Passage shown:
RE: Storage array advice anyone?

  • From: DENNIS WILLIAMS <DWILLIAMS@xxxxxxxxxxxxx>
  • To: mzito@xxxxxxxxxxx, Oracle-L <oracle-l@xxxxxxxxxxxxx>
  • Date: Thu, 16 Dec 2004 15:50:46 -0600

Matthew - I've felt there is a need for a book on this topic for several
years. Judging by your posts on this list, you are just the person to write
it. I'm looking forward to your book.

Dennis Williams
Lifetouch, Inc.

-----Original Message-----
From: oracle-l-bounce@xxxxxxxxxxxxx [mailto:oracle-l-bounce@xxxxxxxxxxxxx]
On Behalf Of Matthew Zito
Sent: Thursday, December 16, 2004 12:54 AM
To: Oracle-L
Subject: Re: Storage array advice anyone?

This is the sort of issue that comes up often on oracle-l - in a 
nutshell, "Is raid 5 acceptable for database workloads".  There's a lot 
of great writing that has been done on the subject, but the tragedy is 
that a lot of it is very very old, and could stand a rewrite.  I cover 
some of these topics in my forthcoming storage book from o'reilly 
(*plug* *plug*), but my overall opinion is that if you can afford the 
utilization penalty for RAID-10, then you should take it every time.

Excerpted data:
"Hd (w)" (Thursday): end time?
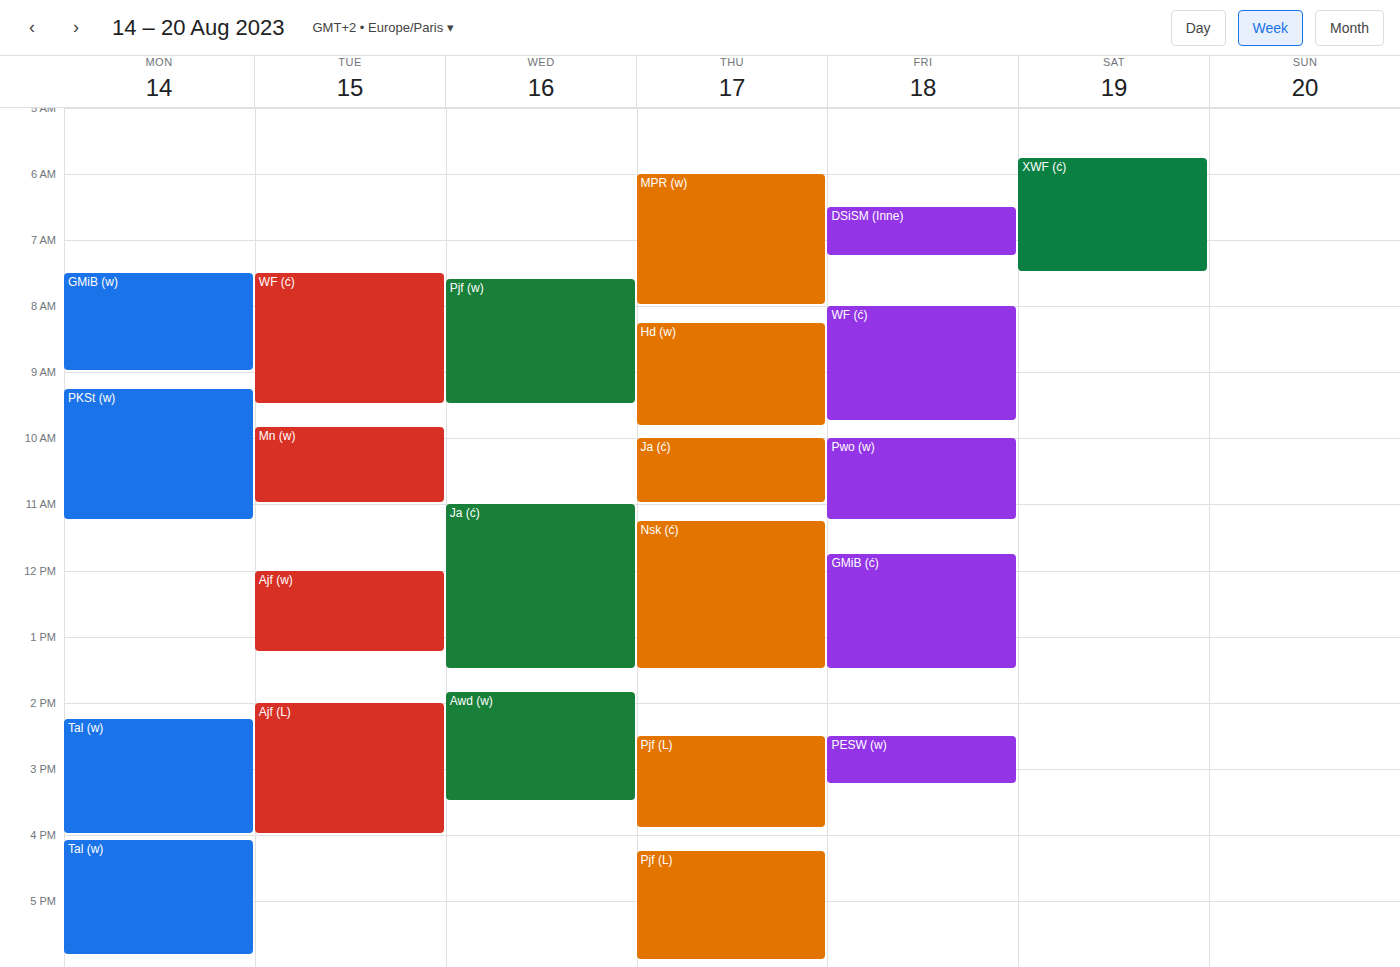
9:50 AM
* * *
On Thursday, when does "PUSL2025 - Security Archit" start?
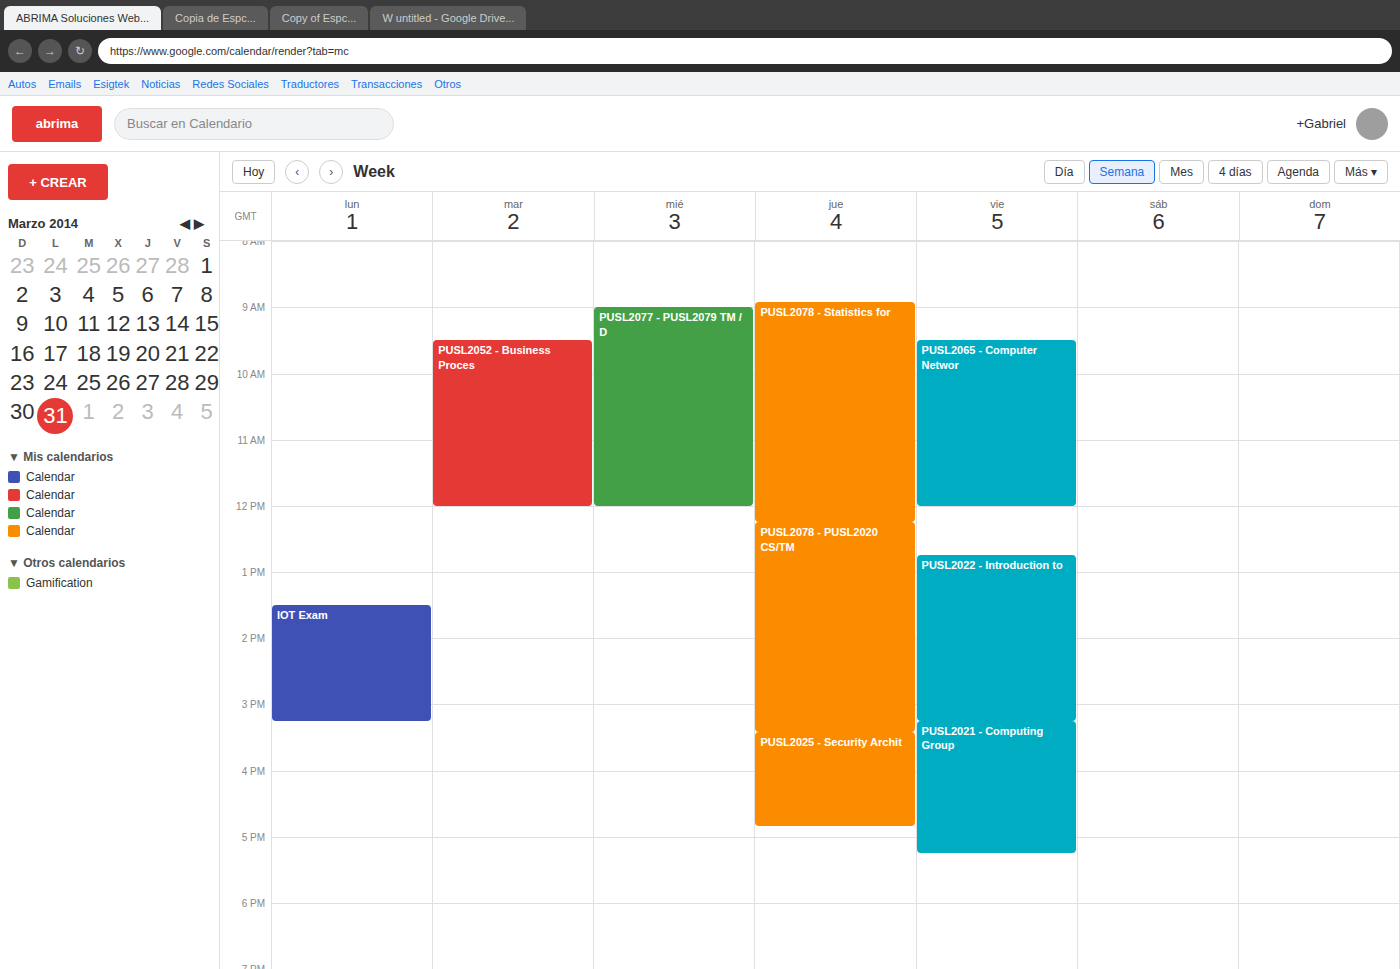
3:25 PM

Problem set:
#1 Print the storage array thread between "Matthew - I've" and "Lifetouch, Inc.", inclusive.
#2 In the storage array thread, which RAID level does Matthew Zito say to choose every time if you can afford its utilization penalty?

The replies:
#1
Matthew - I've felt there is a need for a book on this topic for several
years. Judging by your posts on this list, you are just the person to write
it. I'm looking forward to your book.

Dennis Williams
Lifetouch, Inc.

#2 RAID-10